I think mum may be mellowing towards the kid ... she kicked less tonight, and even chewed a little cud at the end ... not that she shows any sign of recognizing the kid when she smells her.


----------



## crazygoats (Aug 10, 2013)

Aww so cute love her little wattles


----------



## kccjer (Jan 27, 2012)

Sweet! I can't wait for babies...


----------



## fishin816 (Mar 4, 2011)

She's adorable! Love the wattles! Is she a toggenburg?


----------



## NyGoatMom (Jan 26, 2013)

She has gorgeous color! What breed?


----------



## nchen7 (Feb 25, 2013)

GORGEOUS! no, you couldn't leave her on the lawn! can't wait for more pics!


----------



## Trickyroo (Sep 26, 2012)

Oh I *LOVE* her color !!! 
She is stunning ! :drool: Congrats :clap:


----------



## Honeysuckle (Apr 11, 2013)

Awe, so pretty! Congrats!


----------



## Barnes19 (Sep 8, 2013)

Not toggenburg ... she looks it doesn't she?

Dad's a pedigree British Alpine. Mum's a Saanen/Nubian cross. Black stripe and swiss markings come from Alpine ... fawn colour comes from the Nubian ... Saanen doesn't get much of a look in!


----------



## Barnes19 (Sep 8, 2013)

Well heres some more pics finally!

One has mum feeding both kids while off the stand ... she's on a lead and it was only brief but its a start. Unfortunately she seems to have taken a bit of a relapse today ... however.

Funny thing the rejected kid (Carrie) is the biggest one!

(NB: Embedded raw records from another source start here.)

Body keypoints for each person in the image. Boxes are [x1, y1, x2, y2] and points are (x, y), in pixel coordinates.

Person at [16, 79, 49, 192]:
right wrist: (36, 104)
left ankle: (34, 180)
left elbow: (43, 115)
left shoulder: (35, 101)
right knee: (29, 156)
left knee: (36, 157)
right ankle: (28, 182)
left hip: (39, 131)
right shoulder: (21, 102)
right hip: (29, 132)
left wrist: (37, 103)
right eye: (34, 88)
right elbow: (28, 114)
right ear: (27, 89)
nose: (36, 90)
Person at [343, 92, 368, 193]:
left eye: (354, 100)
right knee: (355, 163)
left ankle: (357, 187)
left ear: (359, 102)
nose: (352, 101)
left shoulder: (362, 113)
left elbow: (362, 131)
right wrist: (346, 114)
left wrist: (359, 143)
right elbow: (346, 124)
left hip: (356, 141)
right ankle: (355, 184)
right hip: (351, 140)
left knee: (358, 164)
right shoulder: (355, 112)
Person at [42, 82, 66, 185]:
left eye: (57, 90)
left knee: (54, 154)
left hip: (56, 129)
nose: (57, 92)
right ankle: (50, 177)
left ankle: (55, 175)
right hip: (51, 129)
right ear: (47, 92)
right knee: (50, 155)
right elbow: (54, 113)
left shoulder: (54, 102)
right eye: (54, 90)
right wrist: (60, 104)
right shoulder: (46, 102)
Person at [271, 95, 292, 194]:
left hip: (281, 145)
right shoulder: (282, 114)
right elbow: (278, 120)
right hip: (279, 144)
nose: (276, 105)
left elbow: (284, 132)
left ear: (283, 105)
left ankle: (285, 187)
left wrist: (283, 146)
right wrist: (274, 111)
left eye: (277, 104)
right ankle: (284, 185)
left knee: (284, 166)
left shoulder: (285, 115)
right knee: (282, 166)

Also I note with some consternation that one of Melli's ears seems to have decided to go flop a little bit ... she was born with two solid ears from the alpine ... but it looks like the nubian side might get a look in on one ... how strange.


----------



## kccjer (Jan 27, 2012)

Awww...cute! Looks like both are doing pretty good


----------



## ksalvagno (Oct 6, 2009)

They are just precious!


----------



## MsScamp (Feb 1, 2010)

They are both beautiful! Mom definitely needs her eyes checked!


----------